- Interactive map of Huron Heights
- Coordinates: 43°1′23.02″N 81°12′17.071″W﻿ / ﻿43.0230611°N 81.20474194°W
- Country: Canada
- Province: Ontario
- City: London
- Annexation (city): 1961 (as London)

Government
- • Type: Municipal (Ward 3)
- • Administrative body: London City Council
- • Councillor: Peter Cuddy

Population (2011)
- • Total: 19,470
- • Average Income: $25,836
- Time zone: UTC-5 (Eastern Time Zone)
- • Summer (DST): UTC-4 (Eastern Time Zone)
- Postal code: N5V
- Area codes: 519, 226

= Huron Heights, London, Ontario =

Huron Heights is a neighbourhood in the City of London, Ontario, Canada. Located in the northeast part of the city, development began around 1960 and continued to the late 1960s in four distinct phases (one of which was commonly known as Huron Village), and included three public elementary schools, and provided students to one Catholic elementary in the area and one public secondary school just northwest of the development.
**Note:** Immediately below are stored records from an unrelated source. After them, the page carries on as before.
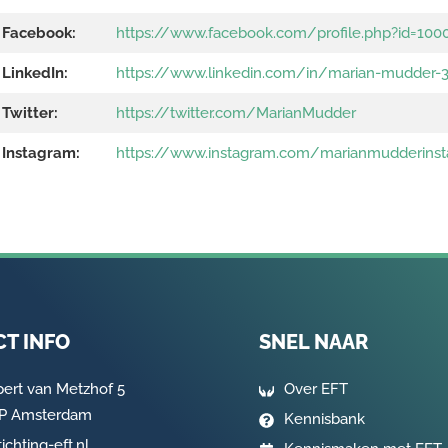
Facebook:
https://www.facebook.com/profile.php?id=10
LinkedIn:
https://www.linkedin.com/in/marian-mudder-
Twitter:
https://twitter.com/MarianMudder
Instagram:
https://www.instagram.com/marianmudderinst
T INFO
SNEL NAAR
pert van Metzhof 5
Over EFT
AP Amsterdam
Kennisbank
ichting-eft.nl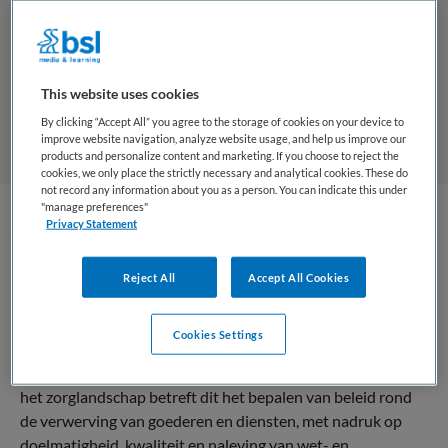
Inkoopdirecteur
Opleidingsniveau
This website uses cookies
By clicking “Accept All” you agree to the storage of cookies on your device to
improve website navigation, analyze website usage, and help us improve our
products and personalize content and marketing. If you choose to reject the
cookies, we only place the strictly necessary and analytical cookies. These do
not record any information about you as a person. You can indicate this under
"manage preferences"
Privacy Statement
Wat is een Inkoopdirecteur
Reject All
Accept All Cookies
Een
inkoopdirecteur
in Nederland is een senior
Cookies Settings
leidinggevende die verantwoordelijk is voor de strategische
aansturing van de inkoopfunctie binnen een organisatie. In
het zorglandschap betreft dit het bepalen van beleid rond
de verwerving van goederen en diensten, met nadruk op
doelmatigheid, kwaliteit en naleving van wet- en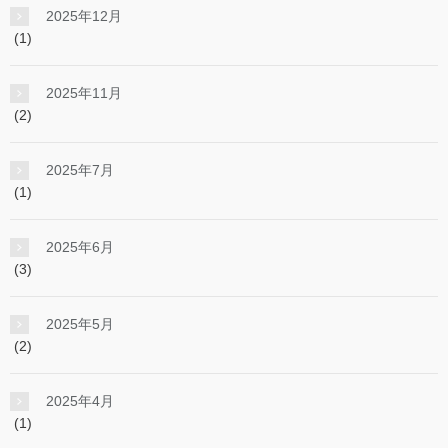
2025年12月
(1)
2025年11月
(2)
2025年7月
(1)
2025年6月
(3)
2025年5月
(2)
2025年4月
(1)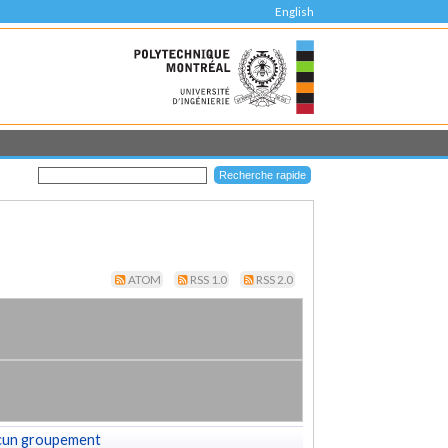
English
ATOM
RSS 1.0
RSS 2.0
cun groupement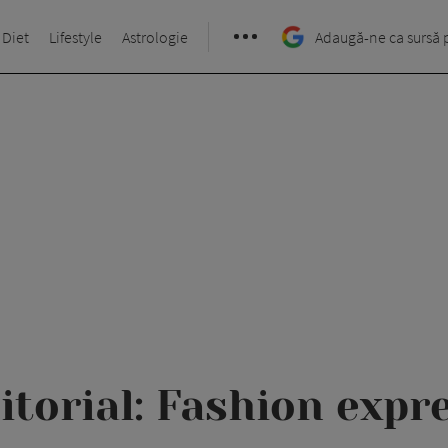
 Diet
Lifestyle
Astrologie
Adaugă-ne ca sursă 
itorial: Fashion expr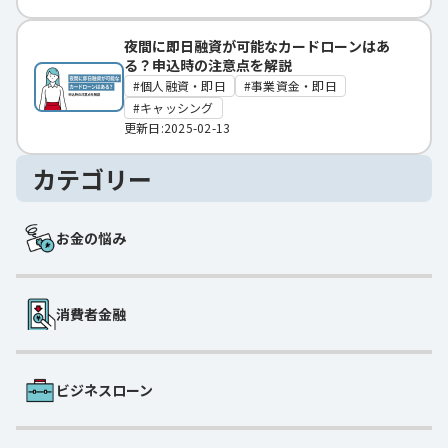
夜間に即日融資が可能なカードローンはあ
る？申込時の注意点を解説
個人融資・即日
事業資金・即日
キャッシング
更新日:2025-02-13
カテゴリー
お金の悩み
消費者金融
ビジネスローン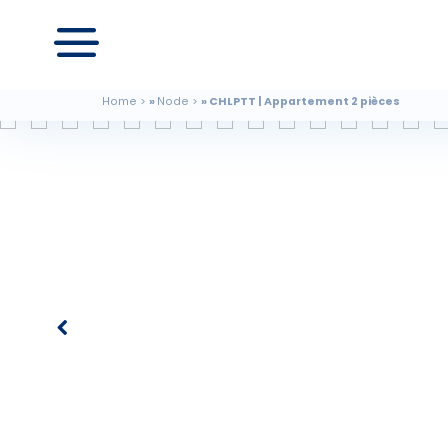
Home
Node
CHLPTT | Appartement 2 pièces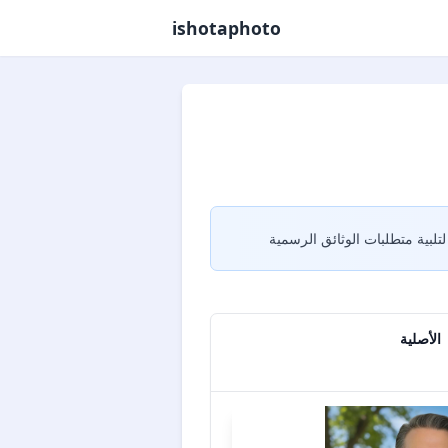
ishotaphoto
الأصلية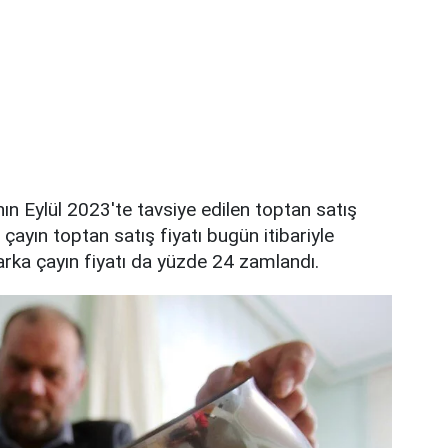
nın Eylül 2023'te tavsiye edilen toptan satış
 çayın toptan satış fiyatı bugün itibariyle
arka çayın fiyatı da yüzde 24 zamlandı.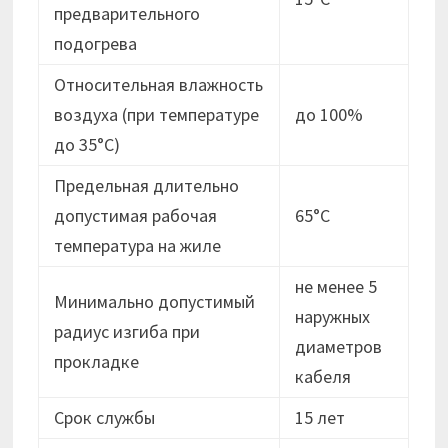
предварительного
подогрева
Относительная влажность
воздуха (при температуре
до 100%
до 35°С)
Предельная длительно
допустимая рабочая
65°С
температура на жиле
не менее 5
Минимально допустимый
наружных
радиус изгиба при
диаметров
прокладке
кабеля
Срок службы
15 лет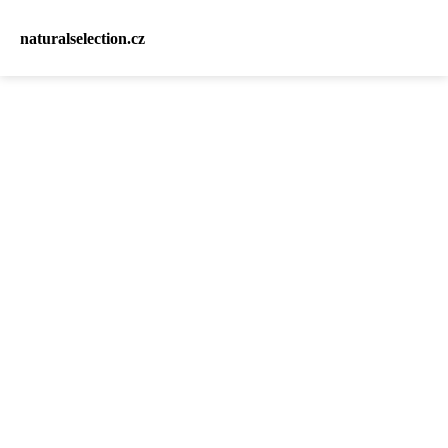
naturalselection.cz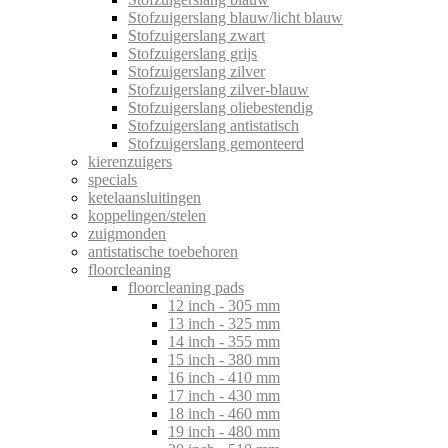
Stofzuigerslang blauw/licht blauw
Stofzuigerslang zwart
Stofzuigerslang grijs
Stofzuigerslang zilver
Stofzuigerslang zilver-blauw
Stofzuigerslang oliebestendig
Stofzuigerslang antistatisch
Stofzuigerslang gemonteerd
kierenzuigers
specials
ketelaansluitingen
koppelingen/stelen
zuigmonden
antistatische toebehoren
floorcleaning
floorcleaning pads
12 inch - 305 mm
13 inch - 325 mm
14 inch - 355 mm
15 inch - 380 mm
16 inch - 410 mm
17 inch - 430 mm
18 inch - 460 mm
19 inch - 480 mm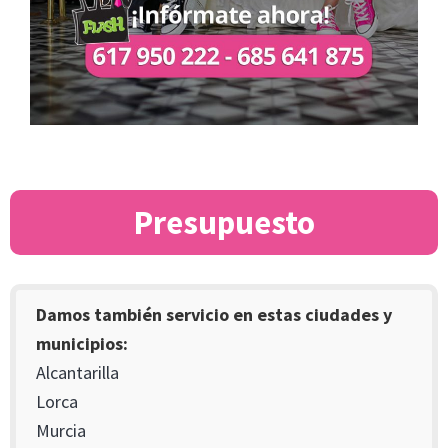
Presupuesto
Damos también servicio en estas ciudades y
municipios:
Alcantarilla
Lorca
Murcia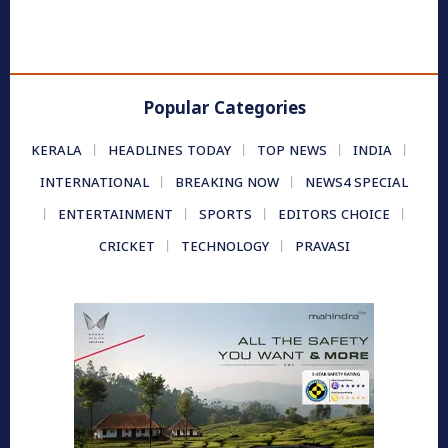
Popular Categories
KERALA
HEADLINES TODAY
TOP NEWS
INDIA
INTERNATIONAL
BREAKING NOW
NEWS4 SPECIAL
ENTERTAINMENT
SPORTS
EDITORS CHOICE
CRICKET
TECHNOLOGY
PRAVASI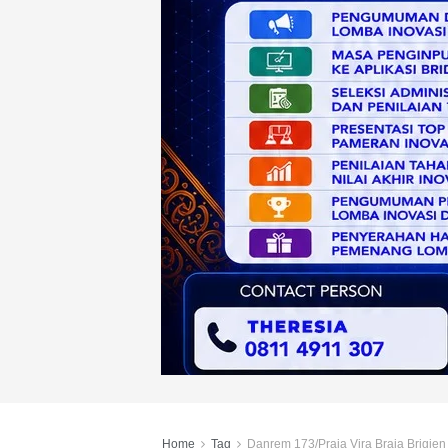
Home
Tag
Danrem 173/Praja Vira Braja Brigjen 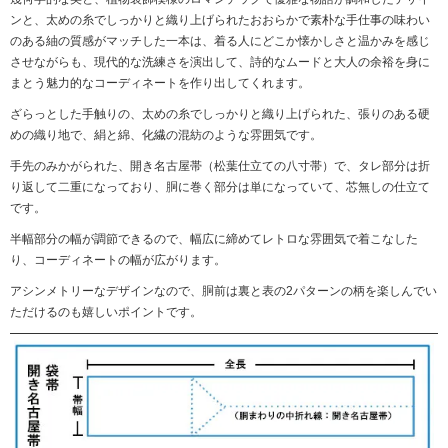
ンと、太めの糸でしっかりと織り上げられたおおらかで素朴な手仕事の味わい
のある紬の質感がマッチした一本は、着る人にどこか懐かしさと温かみを感じ
させながらも、現代的な洗練さを演出して、詩的なムードと大人の余裕を身に
まとう魅力的なコーディネートを作り出してくれます。
ざらっとした手触りの、太めの糸でしっかりと織り上げられた、張りのある硬
めの織り地で、絹と綿、化繊の混紡のような雰囲気です。
手先のみかがられた、開き名古屋帯（松葉仕立ての八寸帯）で、タレ部分は折
り返して二重になっており、胴に巻く部分は単になっていて、芯無しの仕立て
です。
半幅部分の幅が調節できるので、幅広に締めてレトロな雰囲気で着こなした
り、コーディネートの幅が広がります。
アシンメトリーなデザインなので、胴前は裏と表の2パターンの柄を楽しんでい
ただけるのも嬉しいポイントです。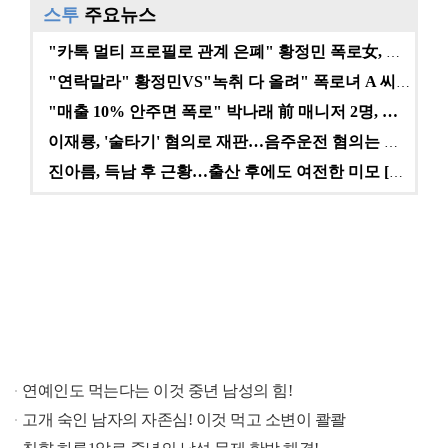
스투
주요뉴스
"카톡 멀티 프로필로 관계 은폐" 황정민 폭로女, 문자…
"연락말라" 황정민VS"녹취 다 올려" 폭로녀 A 씨,…
"매출 10% 안주면 폭로" 박나래 前 매니저 2명, …
이재룡, '술타기' 혐의로 재판…음주운전 혐의는 미적용…
진아름, 득남 후 근황…출산 후에도 여전한 미모 [스타…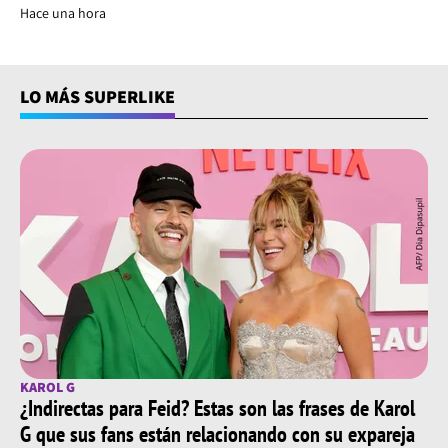
Hace una hora
LO MÁS SUPERLIKE
KAROL G
¿Indirectas para Feid? Estas son las frases de Karol
G que sus fans están relacionando con su expareja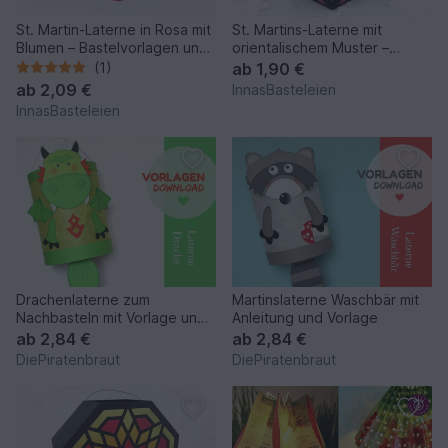
St. Martin-Laterne in Rosa mit
St. Martins-Laterne mit
Blumen – Bastelvorlagen und
orientalischem Muster –
Anleitung
Bastelanleitung und Vorlage
(1)
ab
1,90 €
ab
2,09 €
InnasBasteleien
InnasBasteleien
Drachenlaterne zum
Martinslaterne Waschbär mit
Nachbasteln mit Vorlage und
Anleitung und Vorlage
Anleitung
ab
2,84 €
ab
2,84 €
DiePiratenbraut
DiePiratenbraut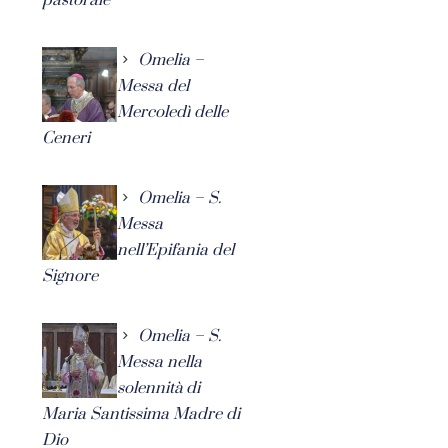
Omelia –
Messa del
Mercoledì delle
Ceneri
Omelia – S.
Messa
nell’Epifania del
Signore
Omelia – S.
Messa nella
solennità di
Maria Santissima Madre di
Dio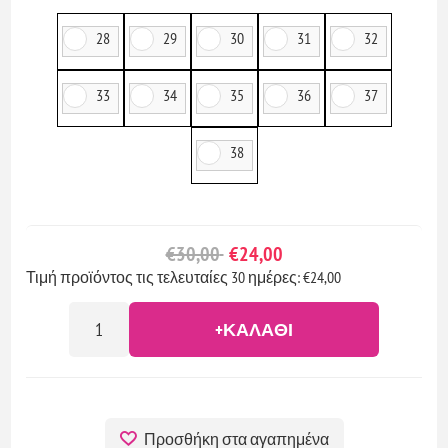
28
29
30
31
32
33
34
35
36
37
38
€30,00
€24,00
Τιμή προϊόντος τις τελευταίες 30 ημέρες: €24,00
+ΚΑΛΆΘΙ
Προσθήκη στα αγαπημένα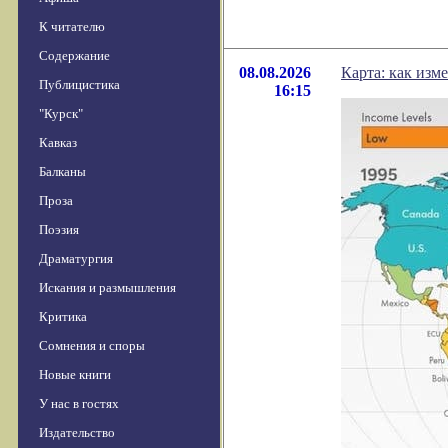
К читателю
Содержание
08.08.2026
Карта: как изм
Публицистика
16:15
"Курск"
Кавказ
Балканы
Проза
Поэзия
Драматургия
Искания и размышления
Критика
Сомнения и споры
Новые книги
У нас в гостях
Издательство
A large commercial plaza with anchor grocery and department stores was developed at the west edge, and a neighbourhood plaza was developed in the central part. A city arena was built and later supplemented with a public swimming pool.

Huron Heights consists mostly of low-density, single detached dwellings. As of 2011, the area is home to 19,470 residents. Most of the neighbourhood is considered a lower-income area with an average family income of $71,288, an average dwelling value of $231,279 and a home ownership rate of 57%.

It also is home to thousands of students residents from Fanshawe College and the University of Western Ontario.

Huron Heights was home to Canada's first Kmart store at Huron Heights Shopping Centre (1345 Huron Street) in March 1963.

==Government and politics==
Huron Heights exists within the federal electoral district of London-Fanshawe. It is currently represented by Lindsay Mathyssen of the New Democratic Party, first elected in 2019.

Provincially, the area is within the constituency of London-Fanshawe. It is currently represented by Teresa Armstrong of the New Democratic, first elected in 2011 and re-elected in 2014, 2018, and 2022.

In London's non-partisan municipal politics, Huron Heights lies within ward 3. It is currently represented by Councillor Peter Cuddy, first elected in 2022.

==Institutions==
===Education===

- Fanshawe College - public college of applied arts and technology, based in London.
- Montcalm Secondary School - public secondary school and part of the Thames Valley District School Board.
- John Paul II Catholic Secondary School - separate (Catholic) secondary school and part of the London District Catholic School Board.
- Chippewa Public School - public elementary school and part of the Thames Valley District School Board.
- Evelyn Harrison Public School - public elementary school and part of the Thames Valley District School Board.
- St. Anne Catholic School - separate (Catholic) elementary school and part of the London District Catholic School Board.
- Huron Heights Public School existed c. 1960 to the 1980s, and has been torn down in the 2010s following use as a French immersion school.

==Location==

The neighbourhood is bordered by Oxford Street to the south, Clarke Road to the east, the Thames River to the north (though development is south of the pre-1993 city limit line), and Highbury Avenue to the west. It is bordered by the residential neighbourhoods of Argyle, London Junction, Carling, Merwin Heights, Ridgeview, Stoneybrook, and Fanshawe, as well as the mainly industrial Airport neighbourhood.

Huron Heights Phase One consisted of the area to the southeast of Highbury and Huron, extending to Cheapside and Stronach Park; Phase Two extended from Sandford (an unintended access road later established as a public highway on proving to be a necessary access) to Sorrel Road; Phase Three extended east of Sorrel to Kaladar Drive; Phase Four, often known as Huron Village, was located immediately to the north, its west edge being defined by Pawnee Crescent and Aponi Crescent. Phase One streets appear to have personal names; Phase Two and Three appear to have references to British peers; Phase Four streets have non-traditional (e.g. European-applied) names of First Nations tribes, though Cheyenne Avenue was renamed Oakville Avenue. After the mid-1980s, extensive tracts of remaining land north of Huron Street were developed with row housing and additional streets, north to the 1961-1992 city limit line.